Stefan Sandner, geb. 1968, lebt und arbeitet in Wien.
DAVE HULLFISH BAILEY
5. 5. – 25. 6. 2006
Der amerikanische Künstler Dave Hullfish Bailey untersucht in seinen Installationen Bedingungen menschlichen Zusammenlebens in urbanen Räumen. Sein Interesse gilt dabei besonders der Frage, welche Ideale und Utopien hinter städteplanerischen Maßnahmen stehen und welche prägenden, im Alltag jedoch nur schwer wahrnehmbaren Strukturen sich daraus für den Einzelnen und die Gemeinschaft ergeben. Baileys Arbeiten hinterfragen zum einen den jeweils ortspezifischen Umgang mit Schlüsselbegriffen wie ökonomische Entwicklung, Zukunftsfähigkeit, Architektur, sowie soziale und kommunale Werte. Auf der anderen Seite thematisieren sie auch jene Spannung, die entsteht, wenn in Folge von Katastrophen, etwa von Terroranschlägen, Erdbeben, Überschwemmungen die das Miteinander bestimmenden Strukturen zeitweise aufgehoben werden und die gesellschaftliche Eigendynamik vorübergehend eine neue Zusammengehörigkeit unabhängig von Ethnizität, Religion, sozialer Herkunft und politischer Orientierung schafft. In der Secession wird Dave Bailey eine Video-Arbeit präsentieren, in der er die industriellen Mechanismen der professionellen Einlagerung von Getreide in Großsilos dokumentiert, sowie eine Reihe von Zeichnungen und Skulpturen, in denen er versucht auszuloten, inwiefern diese Schnittstelle von Agrarprodukten und moderner maschineller Weiterverarbeitung als Metapher für Möglichkeiten gesellschaftlicher Strukturen fungieren kann.
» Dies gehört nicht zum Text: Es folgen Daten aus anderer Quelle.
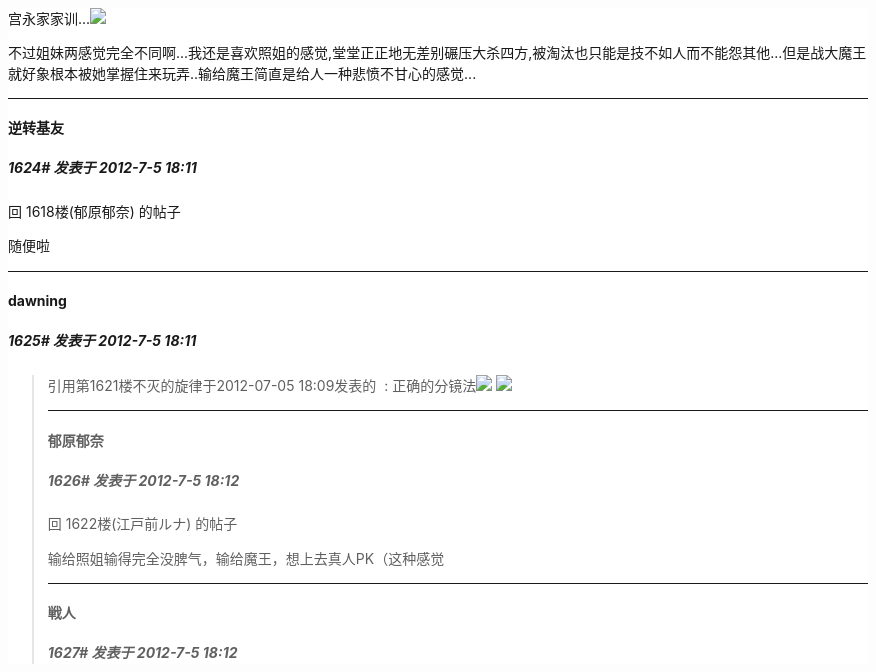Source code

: 


宫永家家训...<img src="https://static.saraba1st.com/image/smiley/face/119.gif" referrerpolicy="no-referrer">

不过姐妹两感觉完全不同啊...我还是喜欢照姐的感觉,堂堂正正地无差别碾压大杀四方,被淘汰也只能是技不如人而不能怨其他...但是战大魔王就好象根本被她掌握住来玩弄..输给魔王简直是给人一种悲愤不甘心的感觉...







*****

####  逆转基友  
##### 1624#       发表于 2012-7-5 18:11

回 1618楼(郁原郁奈) 的帖子



随便啦







*****

####  dawning  
##### 1625#       发表于 2012-7-5 18:11



<blockquote>引用第1621楼不灭的旋律于2012-07-05 18:09发表的  :
正确的分镜法<img src="https://static.saraba1st.com/image/smiley/face/117.gif" referrerpolicy="no-referrer">
<img src="https://static.saraba1st.com/image/smiley/dym/151.gif" referrerpolicy="no-referrer">







*****

####  郁原郁奈  
##### 1626#       发表于 2012-7-5 18:12

回 1622楼(江戸前ルナ) 的帖子



输给照姐输得完全没脾气，输给魔王，想上去真人PK（这种感觉







*****

####  戦人  
##### 1627#       发表于 2012-7-5 18:12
Dave Hullfish Bailey, geb. 1963, lebt und arbeitet in Los Angeles.
KRISTINA LEKO
5. 5. – 25. 6. 2006
Kristina Leko hat ihre Arbeiten einmal als „expanded documentary cinema“ bezeichnet. Charakteristisch für ihre oft partizipatorisch angelegten Projekte ist die Verschränkung von ästhetischem und dokumentarischem Interesse, von autobiografischem Erzählmodus und ethnografisch anmutenden Methoden der Präsentation und (Objekt-)Beschreibung. Ein weiteres wichtiges Merkmal ihrer Arbeitsweise ist das Prinzip der Heterogenität, das sich in den von ihr gewählten Medien (Video, Fotografie, Text, performative Projekte) ebenso ausdrückt wie in den visuellen Erscheinungsformen ihrer Arbeiten und der Vielzahl und Variationsbreite der Diskurse, denen sie Raum schafft. Leko begreift Kunst im Sinne eines gesellschaftlichen Engagements, als Werkzeug um marginalisierte Gruppen und deren Situation sichtbar zu machen. Bewusst stellt sie unterschiedliche Ausdrucksweisen und Aussagen, jeweils verschiedene Möglichkeiten, (Lebens-)Geschichte zu erzählen und Realität zu interpretieren, nebeneinander, um so die Illusion einer endgültigen, übergeordneten Geschichte als solche zu widerlegen. „Es gibt keine eine Geschichte, nur viele Geschichten, Sprachen, Narrationstypen und Diskurse, die sich an einigen Punkten berühren, verknüpfen oder einfach unverbunden nebeneinander stehen.“ (Barbara Steiner)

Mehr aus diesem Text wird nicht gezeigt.